# Quoted passage start
This is not the first time that the question under consideration has arisen in this State. The same point was made in Ferris v. Coover , 11 Cal. 179, and in Hart v. Burnett , 20 Cal. 169. In the former case Mr. Justice Baldwin said: " The appellate power of the Supreme Court of the United States is strictly limited to the cases given in the Act. Like any other special power, it is to be strictly pursued, and the record must show upon its face the facts which give the power. In the cases falling within the provisions of the section quoted, we acknowledge the right of appeal. We deny it in all other cases. By the provisions of this section, in such cases the Chief Justice of this Court is authorized to issue the citation. That duty or that power is cast upon him alone. The Associate Justices have nothing to do in the premises. The act is his as a chamber proceeding. But still the power is in its nature in some degree judicial. He must see, when he is required to act or authorized to proceed under the Federal law, that he is within the law. If there is much doubt or question as to the jurisdiction, he might, in his discretion (and perhaps it would be advisable), issue the citation, leaving the fact of jurisdiction to be determined by the Supreme Court of the United States." This language of Mr. Justice Baldwin, and more of like import, was approvingly quoted by Mr. Chief Justice Field in Hart v. Burnett, and that learned Judge who now occupies a seat upon the bench of the Supreme Court of the United States, continued in these words: " In accordance with the views here expressed, I must, when applied to for a citation, judge, in the first instance, whether the case is covered by the Act of Congress." He came to the conclusion that it was not, and denied the application for a citation.
To me it seems clear that Congress foresaw that the provisions of the twenty-fifth section might lead to great abuse unless some check was interposed to the hasty and unauthorized use of the remedy thereby granted in certain cases; and to that end the allowance of the writ, or what is equivalent thereto, the issuing of the citation, was designedly placed in the sound discretion of the presiding Judges of the State Courts and the several Justices of the Supreme Court of the United States. Why place the power in the hands of judicial officers if its exercise is not a judicial act? If the signing of the citation is purely a ministerial act, unaccompanied by the exercise of judicial discretion, the power might, with equal convenience, and with much greater congruity, have been lodged with the Clerk of the State Court, or with the Clerk of the United States Circuit Court, by whom the writ is issued. If it be said that there is danger of defeating the object of the law in placing the power in the discretion of the State Judges, by reason of any supposed jealousy on their part toward the encroachments of Federal jurisdiction, the answer is that against this danger, also, Congress has wisely guarded by providing that a party shall not be ousted of his appeal by the adverse decision of a State Judge, by allowing the application to be made to a Federal Judge without any restriction upon the number of applications. So, as the Courts are at present organized, there are eleven Judges, to either and all of whom the application can be made. Thus, it may be safely affirmed that the abuse of the writ is designedly and amply guarded against upon the one hand, and its rightful use fully secured upon the other.
# Quoted passage end
# Data supplied start
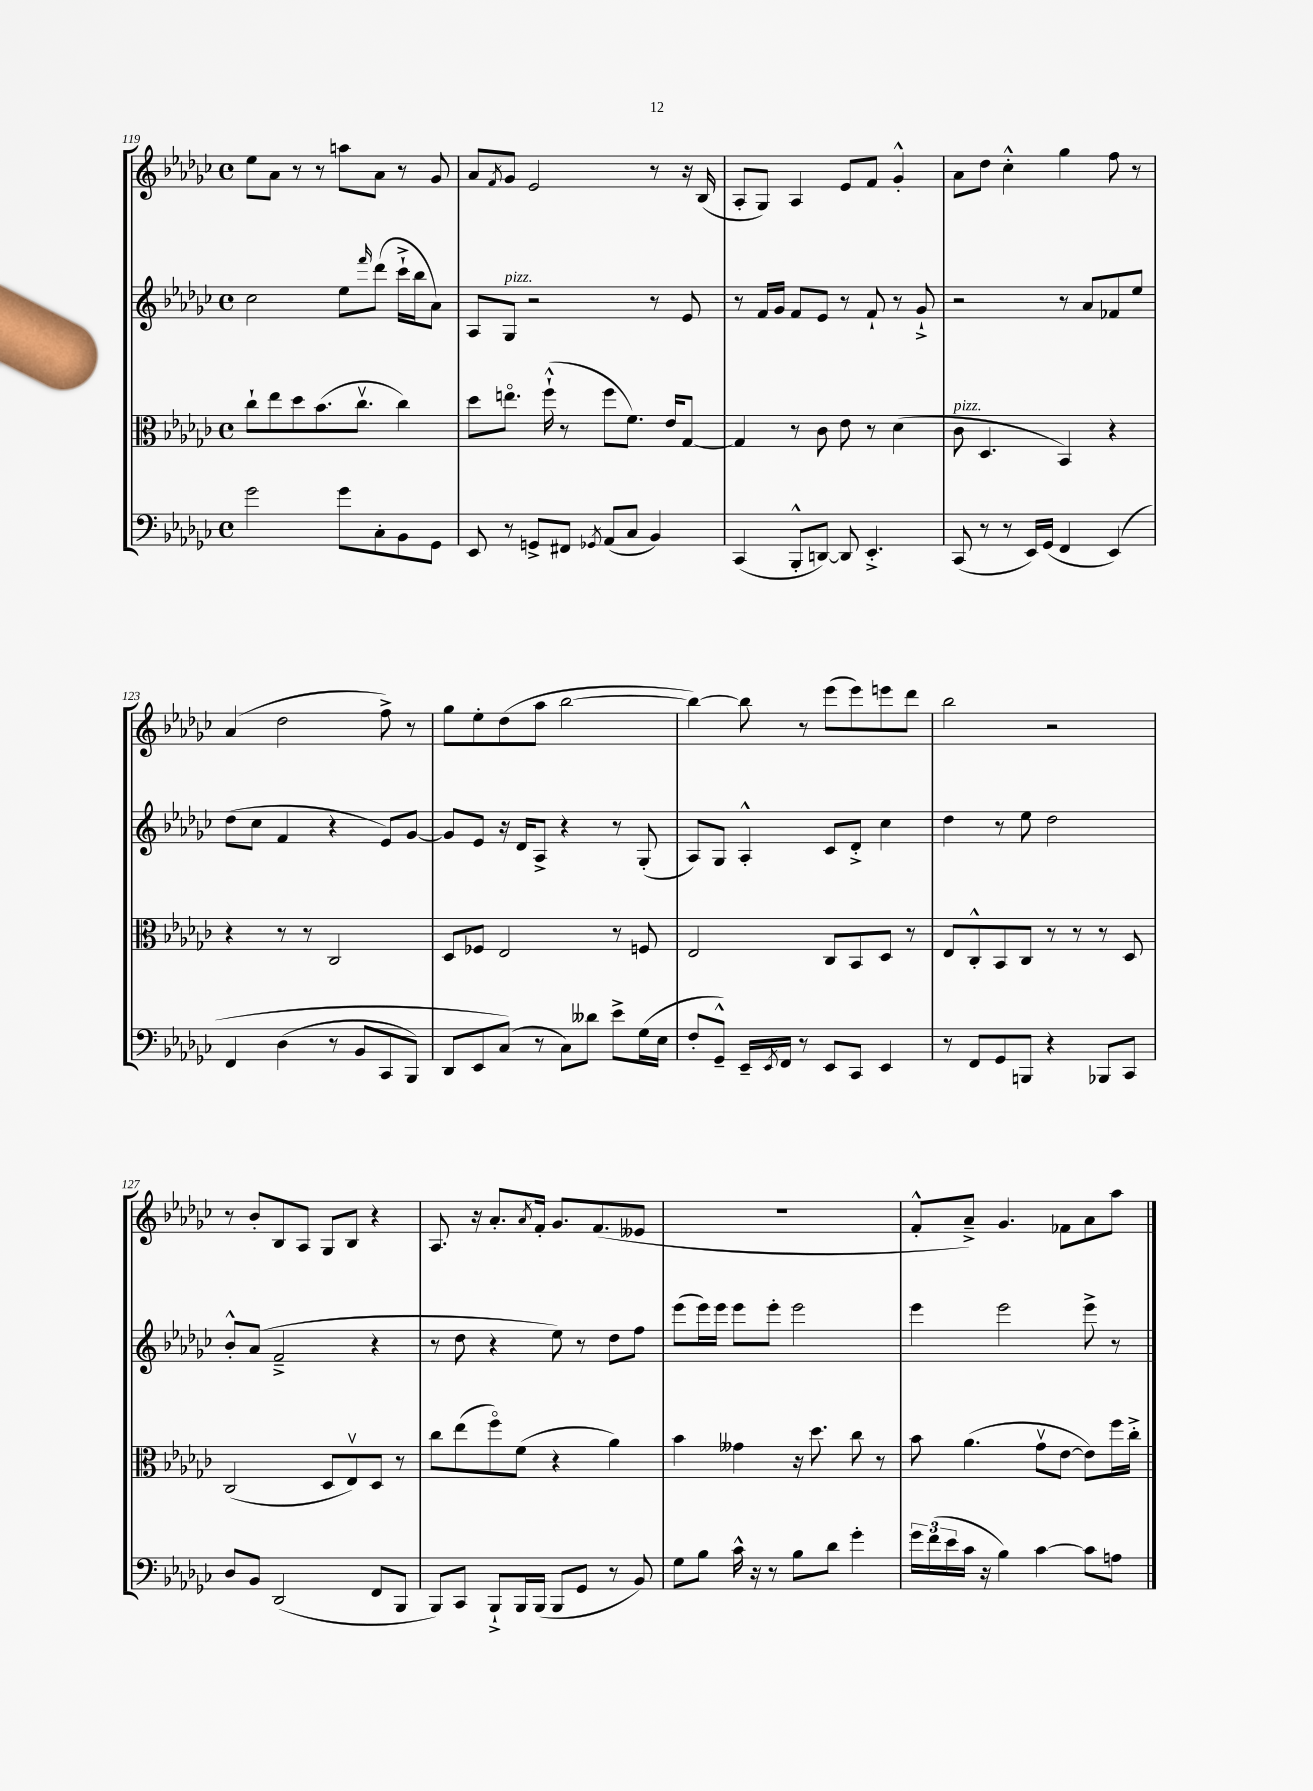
<<
\new StaffGroup <<
\new Staff = "s0" {
    \clef treble \key ges \major \defaultTimeSignature \time 4/4
    ees''8 aes'8 r8 r8 a''8 aes'8 r8 ges'8 |
    aes'8 \acciaccatura { f'8 } ges'8 ees'2 r8 r16 bes16( |
    aes8-. ges8) aes4 ees'8 f'8 ges'4-.-^ |
    aes'8 des''8 ces''4-.-^ ges''4 f''8 r8 |
    aes'4( des''2 f''8->) r8 |
    ges''8 ees''8-. des''8( aes''8 bes''2~ |
    bes''4~) bes''8 r8 ees'''8( ees'''8) e'''8 des'''8 |
    bes''2 r2 |
    r8 bes'8-. bes8 aes8 ges8 bes8 r4 |
    aes8. r16 aes'8.-. \acciaccatura { aes'8 } f'16-. ges'8. f'8.( eeses'8 |
    R1 |
    f'8-.-^ aes'8--->) ges'4. fes'8 aes'8 aes''8 \bar "|." |
}
\new Staff = "s1" {
    \clef treble \key ges \major \defaultTimeSignature \time 4/4
    ces''2 ees''8 \grace { f'''16 } des'''8( ces'''16-!-> bes''16 aes'8) |
    aes8 ges8^\markup { \italic "pizz." } r2 r8 ees'8 |
    r8 f'16 ges'16 f'8 ees'8 r8 f'8-! r8 ges'8-!-> |
    r2 r8 aes'8 fes'8 ees''8 |
    des''8( ces''8 f'4 r4 ees'8) ges'8~ |
    ges'8 ees'8 r16 des'16 aes8-> r4 r8 ges8-.( |
    aes8) ges8 aes4-.-^ ces'8 des'8-.-> ces''4 |
    des''4 r8 ees''8 des''2 |
    bes'8-.-^ aes'8( f'2---> r4 |
    r8 des''8 r4 ees''8) r8 des''8 f''8 |
    ees'''8( ees'''16) ees'''16 ees'''8 ees'''8-. ees'''2 |
    ees'''4 ees'''2 ees'''8-> r8 \bar "|." |
}
\new Staff = "s2" {
    \clef alto \key ges \major \defaultTimeSignature \time 4/4
    ces''8-! ees''8 des''8 bes'8.( ces''8.\upbow ces''4) |
    des''8 e''8.\flageolet f''16-!-^( r8 f''8 f'8.) ees'16 ges8~ |
    ges4 r8 ces'8 ees'8 r8 des'4( |
    ces'8^\markup { \italic "pizz." } des4. bes,4) r4 |
    r4 r8 r8 ces2 |
    des8 fes8 ees2 r8 f8 |
    ees2 ces8 bes,8 des8 r8 |
    ees8 ces8-.-^ bes,8 ces8 r8 r8 r8 des8 |
    ces2( des8 ees8\upbow) des8 r8 |
    ces''8 ees''8( f''8\flageolet) f'8( r4 aes'4) |
    bes'4 geses'4 r16 des''8. ces''8 r8 |
    bes'8 aes'4.( ges'8\upbow ees'8~ ees'8) f''16 ces''16-.-> \bar "|." |
}
\new Staff = "s3" {
    \clef bass \key ges \major \defaultTimeSignature \time 4/4
    ges'2 ges'8 ces8-. bes,8 ges,8 |
    ees,8 r8 g,8-> fis,8 \acciaccatura { ges,8 } aes,8( ces8 bes,4) |
    ces,4( bes,,8-.-^ d,8~) d,8 ees,4.-.-> |
    ces,8( r8 r8 ees,16) ges,16( f,4 ees,4)\( |
    f,4 des4( r8 bes,8 ces,8 bes,,8) |
    des,8 ees,8 ces8(\) r8 ces8) deses'8 ees'8-> ges16( ees16 |
    f8-. ges,8---^) ees,16-- \acciaccatura { ees,8 } f,16 r8 ees,8 ces,8 ees,4 |
    r8 f,8 ges,8 b,,8 r4 bes,,8 ces,8 |
    des8 bes,8 des,2( f,8 bes,,8 |
    bes,,8) ces,8 bes,,8-!-> bes,,16 bes,,16( bes,,8 ges,8 r8 bes,8) |
    ges8 bes8 ces'16-^ r16 r8 bes8 des'8 ges'4-. |
    \tuplet 3/2 { ges'16 f'16( ees'16 } ces'16 r16 bes4) ces'4~ ces'8 a8 \bar "|." |
}
>>
>>
\layout { \context { \Score currentBarNumber = #119 } }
# Data supplied end
(What this exercise asks)
1. Answer these questions about the court opinion:
(a) In which case did Mr. Justice Baldwin make the statement quoted in the court opinion?
(b) Who approvingly quoted Baldwin's language in Hart v. Burnett?
(c) Under the present organization of the Courts, to how many Judges can the application be made?
2. Reproduce the part of the records that runs from their start through the line containing "ges'8 ees'8 r16", with both ends included. Leave out the pictures.

(Task-by-task outputs)
1.
(a) Ferris v. Coover, 11 Cal. 179.
(b) Mr. Chief Justice Field.
(c) Eleven.

2.
<<
\new StaffGroup <<
\new Staff = "s0" {
    \clef treble \key ges \major \defaultTimeSignature \time 4/4
    ees''8 aes'8 r8 r8 a''8 aes'8 r8 ges'8 |
    aes'8 \acciaccatura { f'8 } ges'8 ees'2 r8 r16 bes16( |
    aes8-. ges8) aes4 ees'8 f'8 ges'4-.-^ |
    aes'8 des''8 ces''4-.-^ ges''4 f''8 r8 |
    aes'4( des''2 f''8->) r8 |
    ges''8 ees''8-. des''8( aes''8 bes''2~ |
    bes''4~) bes''8 r8 ees'''8( ees'''8) e'''8 des'''8 |
    bes''2 r2 |
    r8 bes'8-. bes8 aes8 ges8 bes8 r4 |
    aes8. r16 aes'8.-. \acciaccatura { aes'8 } f'16-. ges'8. f'8.( eeses'8 |
    R1 |
    f'8-.-^ aes'8--->) ges'4. fes'8 aes'8 aes''8 \bar "|." |
}
\new Staff = "s1" {
    \clef treble \key ges \major \defaultTimeSignature \time 4/4
    ces''2 ees''8 \grace { f'''16 } des'''8( ces'''16-!-> bes''16 aes'8) |
    aes8 ges8^\markup { \italic "pizz." } r2 r8 ees'8 |
    r8 f'16 ges'16 f'8 ees'8 r8 f'8-! r8 ges'8-!-> |
    r2 r8 aes'8 fes'8 ees''8 |
    des''8( ces''8 f'4 r4 ees'8) ges'8~ |
    ges'8 ees'8 r16 des'16 aes8-> r4 r8 ges8-.( |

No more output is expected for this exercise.